The line with "M469 1487 475 1531 407 1542 400 1497Z", the line with "M190 1630 195", and all lines between them in the material below: return these exactly, and no others.
====
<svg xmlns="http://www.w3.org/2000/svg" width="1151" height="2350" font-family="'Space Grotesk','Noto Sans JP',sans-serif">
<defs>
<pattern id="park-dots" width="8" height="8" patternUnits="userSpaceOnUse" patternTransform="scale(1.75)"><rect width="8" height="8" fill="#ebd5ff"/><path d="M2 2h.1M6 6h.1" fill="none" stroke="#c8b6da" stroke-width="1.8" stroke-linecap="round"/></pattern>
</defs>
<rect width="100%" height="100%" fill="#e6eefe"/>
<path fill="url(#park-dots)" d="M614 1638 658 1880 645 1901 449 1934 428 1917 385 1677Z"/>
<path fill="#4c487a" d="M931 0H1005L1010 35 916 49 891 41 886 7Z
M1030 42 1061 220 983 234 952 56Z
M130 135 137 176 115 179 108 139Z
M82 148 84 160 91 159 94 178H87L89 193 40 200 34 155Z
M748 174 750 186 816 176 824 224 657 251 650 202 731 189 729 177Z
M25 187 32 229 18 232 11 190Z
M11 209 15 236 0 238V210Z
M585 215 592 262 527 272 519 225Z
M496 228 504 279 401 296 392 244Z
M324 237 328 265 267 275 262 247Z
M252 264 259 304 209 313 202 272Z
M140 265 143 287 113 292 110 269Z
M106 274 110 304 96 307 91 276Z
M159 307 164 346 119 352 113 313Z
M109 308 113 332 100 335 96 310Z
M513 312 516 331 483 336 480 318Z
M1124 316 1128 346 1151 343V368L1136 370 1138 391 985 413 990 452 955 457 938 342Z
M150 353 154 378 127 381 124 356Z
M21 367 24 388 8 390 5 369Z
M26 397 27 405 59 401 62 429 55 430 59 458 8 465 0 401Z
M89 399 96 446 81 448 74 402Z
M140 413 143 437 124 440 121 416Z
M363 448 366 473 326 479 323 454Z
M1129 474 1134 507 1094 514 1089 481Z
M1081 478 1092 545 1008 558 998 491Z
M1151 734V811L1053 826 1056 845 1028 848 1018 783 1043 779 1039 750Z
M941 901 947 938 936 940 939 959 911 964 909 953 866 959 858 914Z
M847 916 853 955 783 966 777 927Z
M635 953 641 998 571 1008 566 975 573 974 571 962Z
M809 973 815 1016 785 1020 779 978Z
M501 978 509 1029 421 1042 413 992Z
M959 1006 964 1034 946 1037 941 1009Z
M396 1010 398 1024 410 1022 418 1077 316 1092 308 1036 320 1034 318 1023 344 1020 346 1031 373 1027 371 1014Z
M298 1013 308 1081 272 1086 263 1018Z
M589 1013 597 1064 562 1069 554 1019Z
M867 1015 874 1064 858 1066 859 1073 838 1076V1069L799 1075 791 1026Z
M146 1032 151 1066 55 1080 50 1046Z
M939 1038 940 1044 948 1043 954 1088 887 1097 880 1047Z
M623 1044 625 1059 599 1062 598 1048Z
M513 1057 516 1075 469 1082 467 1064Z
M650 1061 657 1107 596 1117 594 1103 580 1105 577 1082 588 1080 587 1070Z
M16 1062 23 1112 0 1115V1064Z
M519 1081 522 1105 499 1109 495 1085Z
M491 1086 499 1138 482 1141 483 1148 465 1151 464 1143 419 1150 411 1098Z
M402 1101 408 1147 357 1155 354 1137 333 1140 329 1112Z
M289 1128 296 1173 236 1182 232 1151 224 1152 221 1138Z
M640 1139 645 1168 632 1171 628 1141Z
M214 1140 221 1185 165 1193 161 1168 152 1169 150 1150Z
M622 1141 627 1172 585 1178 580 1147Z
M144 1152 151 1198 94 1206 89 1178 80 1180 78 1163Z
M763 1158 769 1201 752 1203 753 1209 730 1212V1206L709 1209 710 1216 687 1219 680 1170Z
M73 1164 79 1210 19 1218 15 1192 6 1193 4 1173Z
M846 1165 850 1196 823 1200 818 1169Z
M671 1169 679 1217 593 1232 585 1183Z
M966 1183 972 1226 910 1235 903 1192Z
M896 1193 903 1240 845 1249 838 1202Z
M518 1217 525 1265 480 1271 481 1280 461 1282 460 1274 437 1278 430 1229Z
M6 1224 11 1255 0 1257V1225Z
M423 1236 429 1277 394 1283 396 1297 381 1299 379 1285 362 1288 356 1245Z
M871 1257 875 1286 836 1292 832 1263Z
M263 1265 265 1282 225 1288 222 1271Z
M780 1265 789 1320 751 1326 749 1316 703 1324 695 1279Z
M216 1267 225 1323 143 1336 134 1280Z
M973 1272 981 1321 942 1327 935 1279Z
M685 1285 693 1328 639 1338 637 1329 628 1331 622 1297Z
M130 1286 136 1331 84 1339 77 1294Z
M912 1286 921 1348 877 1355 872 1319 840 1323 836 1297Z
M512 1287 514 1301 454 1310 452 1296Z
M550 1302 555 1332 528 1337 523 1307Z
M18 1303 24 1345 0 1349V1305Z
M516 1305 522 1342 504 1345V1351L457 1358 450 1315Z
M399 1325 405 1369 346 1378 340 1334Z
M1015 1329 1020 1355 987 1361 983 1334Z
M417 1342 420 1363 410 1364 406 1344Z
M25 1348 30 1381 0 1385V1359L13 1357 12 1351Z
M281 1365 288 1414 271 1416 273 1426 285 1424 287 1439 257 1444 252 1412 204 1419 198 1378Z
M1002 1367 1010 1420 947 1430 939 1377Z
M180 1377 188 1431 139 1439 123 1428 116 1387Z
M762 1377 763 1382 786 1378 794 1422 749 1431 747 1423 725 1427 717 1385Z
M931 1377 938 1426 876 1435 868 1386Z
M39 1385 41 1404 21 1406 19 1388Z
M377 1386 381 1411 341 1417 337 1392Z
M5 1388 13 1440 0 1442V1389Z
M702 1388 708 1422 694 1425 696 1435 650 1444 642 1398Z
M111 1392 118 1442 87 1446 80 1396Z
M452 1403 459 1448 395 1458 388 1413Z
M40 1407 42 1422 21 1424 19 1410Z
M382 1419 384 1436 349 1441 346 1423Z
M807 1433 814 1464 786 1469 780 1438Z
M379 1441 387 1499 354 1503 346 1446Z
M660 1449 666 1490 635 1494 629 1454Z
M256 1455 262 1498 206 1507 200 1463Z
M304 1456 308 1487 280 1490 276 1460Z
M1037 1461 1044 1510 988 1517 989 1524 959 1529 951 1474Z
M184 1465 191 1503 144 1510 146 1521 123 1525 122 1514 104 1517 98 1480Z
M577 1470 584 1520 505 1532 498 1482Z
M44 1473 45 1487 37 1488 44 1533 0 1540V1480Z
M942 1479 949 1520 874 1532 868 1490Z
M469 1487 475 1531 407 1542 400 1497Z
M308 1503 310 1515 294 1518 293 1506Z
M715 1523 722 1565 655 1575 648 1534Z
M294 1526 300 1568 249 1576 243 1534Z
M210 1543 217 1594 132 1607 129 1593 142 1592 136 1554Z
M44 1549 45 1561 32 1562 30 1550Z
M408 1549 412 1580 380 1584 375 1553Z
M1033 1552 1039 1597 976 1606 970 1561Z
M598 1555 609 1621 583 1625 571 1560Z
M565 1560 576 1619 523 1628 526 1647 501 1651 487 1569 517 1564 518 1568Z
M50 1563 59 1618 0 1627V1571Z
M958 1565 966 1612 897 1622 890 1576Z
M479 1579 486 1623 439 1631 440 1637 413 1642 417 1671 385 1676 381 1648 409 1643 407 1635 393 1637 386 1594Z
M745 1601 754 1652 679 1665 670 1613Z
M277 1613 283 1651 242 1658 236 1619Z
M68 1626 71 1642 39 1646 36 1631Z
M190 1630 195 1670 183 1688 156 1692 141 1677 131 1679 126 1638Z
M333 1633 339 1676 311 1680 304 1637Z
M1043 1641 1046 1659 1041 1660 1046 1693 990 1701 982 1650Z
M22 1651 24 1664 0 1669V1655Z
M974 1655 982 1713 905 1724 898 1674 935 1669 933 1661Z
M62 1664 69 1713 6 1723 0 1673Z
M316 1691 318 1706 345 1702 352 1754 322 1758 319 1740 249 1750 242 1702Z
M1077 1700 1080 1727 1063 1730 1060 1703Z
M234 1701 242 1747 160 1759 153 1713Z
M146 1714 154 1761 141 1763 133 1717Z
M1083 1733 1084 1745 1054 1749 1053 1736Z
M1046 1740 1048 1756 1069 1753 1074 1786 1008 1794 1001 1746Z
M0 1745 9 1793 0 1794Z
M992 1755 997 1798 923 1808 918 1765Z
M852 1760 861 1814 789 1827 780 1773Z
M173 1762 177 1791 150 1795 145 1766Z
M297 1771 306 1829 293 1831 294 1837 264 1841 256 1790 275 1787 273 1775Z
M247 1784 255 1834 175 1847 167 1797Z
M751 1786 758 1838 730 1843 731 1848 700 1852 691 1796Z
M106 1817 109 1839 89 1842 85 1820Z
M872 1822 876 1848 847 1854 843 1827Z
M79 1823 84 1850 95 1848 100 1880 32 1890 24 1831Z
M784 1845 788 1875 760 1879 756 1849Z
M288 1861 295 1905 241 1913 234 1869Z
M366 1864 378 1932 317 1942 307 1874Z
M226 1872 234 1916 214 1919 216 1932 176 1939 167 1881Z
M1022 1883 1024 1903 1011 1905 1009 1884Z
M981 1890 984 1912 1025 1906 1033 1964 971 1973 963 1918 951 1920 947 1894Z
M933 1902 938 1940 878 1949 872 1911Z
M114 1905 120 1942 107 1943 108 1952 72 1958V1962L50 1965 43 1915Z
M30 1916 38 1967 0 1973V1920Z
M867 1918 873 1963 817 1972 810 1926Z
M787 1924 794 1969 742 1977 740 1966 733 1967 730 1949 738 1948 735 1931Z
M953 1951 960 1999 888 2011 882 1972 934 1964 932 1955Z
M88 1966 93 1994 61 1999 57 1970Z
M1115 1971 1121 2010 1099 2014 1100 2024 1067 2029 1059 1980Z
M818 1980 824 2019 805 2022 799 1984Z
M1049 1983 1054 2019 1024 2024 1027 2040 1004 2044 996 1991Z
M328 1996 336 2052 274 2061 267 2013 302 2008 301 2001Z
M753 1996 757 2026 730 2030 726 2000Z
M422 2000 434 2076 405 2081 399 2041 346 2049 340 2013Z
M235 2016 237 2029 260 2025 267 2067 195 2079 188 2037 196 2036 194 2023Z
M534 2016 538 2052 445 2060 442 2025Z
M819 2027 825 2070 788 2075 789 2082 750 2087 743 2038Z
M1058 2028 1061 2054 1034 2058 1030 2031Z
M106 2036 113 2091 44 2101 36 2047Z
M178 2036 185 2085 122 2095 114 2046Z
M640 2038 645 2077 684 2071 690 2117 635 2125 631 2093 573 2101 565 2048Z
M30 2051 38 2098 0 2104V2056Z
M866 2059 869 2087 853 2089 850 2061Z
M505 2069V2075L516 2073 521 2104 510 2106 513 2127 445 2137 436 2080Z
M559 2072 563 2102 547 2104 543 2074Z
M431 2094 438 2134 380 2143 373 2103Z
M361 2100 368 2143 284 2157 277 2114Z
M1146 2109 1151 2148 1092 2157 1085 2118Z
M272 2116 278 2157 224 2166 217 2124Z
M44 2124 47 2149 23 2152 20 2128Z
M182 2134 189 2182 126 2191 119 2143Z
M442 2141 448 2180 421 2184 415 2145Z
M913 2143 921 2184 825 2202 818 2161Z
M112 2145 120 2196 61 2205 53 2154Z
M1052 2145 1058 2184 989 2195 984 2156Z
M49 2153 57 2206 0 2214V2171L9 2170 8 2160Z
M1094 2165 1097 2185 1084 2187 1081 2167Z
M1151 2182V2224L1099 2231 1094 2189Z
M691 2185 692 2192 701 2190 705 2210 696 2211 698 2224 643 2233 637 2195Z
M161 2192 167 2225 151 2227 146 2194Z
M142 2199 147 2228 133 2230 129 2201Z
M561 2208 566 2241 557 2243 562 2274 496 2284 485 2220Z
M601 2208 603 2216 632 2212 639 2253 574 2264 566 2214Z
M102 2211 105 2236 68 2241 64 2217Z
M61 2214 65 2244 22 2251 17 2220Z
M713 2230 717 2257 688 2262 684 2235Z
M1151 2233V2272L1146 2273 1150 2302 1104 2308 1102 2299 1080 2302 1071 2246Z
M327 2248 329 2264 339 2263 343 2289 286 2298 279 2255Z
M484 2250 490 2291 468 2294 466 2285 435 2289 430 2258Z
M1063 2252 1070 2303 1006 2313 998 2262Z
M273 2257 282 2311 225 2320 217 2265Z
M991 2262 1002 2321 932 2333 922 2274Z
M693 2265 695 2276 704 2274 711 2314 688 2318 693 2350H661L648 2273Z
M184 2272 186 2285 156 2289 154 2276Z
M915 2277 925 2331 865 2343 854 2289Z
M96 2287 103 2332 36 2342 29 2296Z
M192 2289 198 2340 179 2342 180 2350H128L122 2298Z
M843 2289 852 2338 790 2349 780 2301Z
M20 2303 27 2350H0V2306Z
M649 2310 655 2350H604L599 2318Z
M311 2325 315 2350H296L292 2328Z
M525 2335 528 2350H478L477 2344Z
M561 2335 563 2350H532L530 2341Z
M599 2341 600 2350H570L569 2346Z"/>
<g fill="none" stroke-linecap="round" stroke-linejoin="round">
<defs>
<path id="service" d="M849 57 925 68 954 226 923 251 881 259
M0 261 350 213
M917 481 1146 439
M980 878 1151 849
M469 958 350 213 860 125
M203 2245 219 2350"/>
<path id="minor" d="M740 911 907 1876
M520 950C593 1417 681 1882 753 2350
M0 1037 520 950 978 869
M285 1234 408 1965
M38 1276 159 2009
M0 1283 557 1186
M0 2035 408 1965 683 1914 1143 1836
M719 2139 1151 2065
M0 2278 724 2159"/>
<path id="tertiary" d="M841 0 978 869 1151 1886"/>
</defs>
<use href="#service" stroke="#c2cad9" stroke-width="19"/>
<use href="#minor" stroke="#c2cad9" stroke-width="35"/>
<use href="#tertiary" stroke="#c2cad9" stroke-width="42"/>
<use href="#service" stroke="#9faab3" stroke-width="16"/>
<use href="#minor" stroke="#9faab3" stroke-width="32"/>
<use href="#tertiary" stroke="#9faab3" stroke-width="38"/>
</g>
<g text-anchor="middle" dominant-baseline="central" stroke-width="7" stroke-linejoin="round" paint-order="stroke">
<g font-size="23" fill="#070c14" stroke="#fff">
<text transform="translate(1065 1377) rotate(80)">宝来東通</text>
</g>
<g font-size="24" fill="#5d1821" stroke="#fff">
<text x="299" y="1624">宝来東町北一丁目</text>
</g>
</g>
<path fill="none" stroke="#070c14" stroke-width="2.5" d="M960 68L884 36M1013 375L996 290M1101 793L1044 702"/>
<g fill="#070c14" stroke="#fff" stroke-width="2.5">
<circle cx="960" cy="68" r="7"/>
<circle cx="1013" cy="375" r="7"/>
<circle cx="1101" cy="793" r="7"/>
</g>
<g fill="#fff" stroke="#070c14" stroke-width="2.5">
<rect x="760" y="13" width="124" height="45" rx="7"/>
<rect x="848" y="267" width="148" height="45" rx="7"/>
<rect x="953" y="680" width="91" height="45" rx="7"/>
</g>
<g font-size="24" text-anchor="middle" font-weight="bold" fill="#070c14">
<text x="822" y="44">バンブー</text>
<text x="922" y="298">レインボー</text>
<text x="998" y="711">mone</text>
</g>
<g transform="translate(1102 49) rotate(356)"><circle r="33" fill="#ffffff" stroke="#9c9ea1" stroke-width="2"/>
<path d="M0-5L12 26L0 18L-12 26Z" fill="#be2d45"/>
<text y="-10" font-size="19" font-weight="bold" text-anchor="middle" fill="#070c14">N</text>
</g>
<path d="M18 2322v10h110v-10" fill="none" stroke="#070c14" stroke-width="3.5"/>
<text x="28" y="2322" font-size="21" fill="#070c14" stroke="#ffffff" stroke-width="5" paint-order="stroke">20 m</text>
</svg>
====
Result for this task
M469 1487 475 1531 407 1542 400 1497Z
M308 1503 310 1515 294 1518 293 1506Z
M715 1523 722 1565 655 1575 648 1534Z
M294 1526 300 1568 249 1576 243 1534Z
M210 1543 217 1594 132 1607 129 1593 142 1592 136 1554Z
M44 1549 45 1561 32 1562 30 1550Z
M408 1549 412 1580 380 1584 375 1553Z
M1033 1552 1039 1597 976 1606 970 1561Z
M598 1555 609 1621 583 1625 571 1560Z
M565 1560 576 1619 523 1628 526 1647 501 1651 487 1569 517 1564 518 1568Z
M50 1563 59 1618 0 1627V1571Z
M958 1565 966 1612 897 1622 890 1576Z
M479 1579 486 1623 439 1631 440 1637 413 1642 417 1671 385 1676 381 1648 409 1643 407 1635 393 1637 386 1594Z
M745 1601 754 1652 679 1665 670 1613Z
M277 1613 283 1651 242 1658 236 1619Z
M68 1626 71 1642 39 1646 36 1631Z
M190 1630 195 1670 183 1688 156 1692 141 1677 131 1679 126 1638Z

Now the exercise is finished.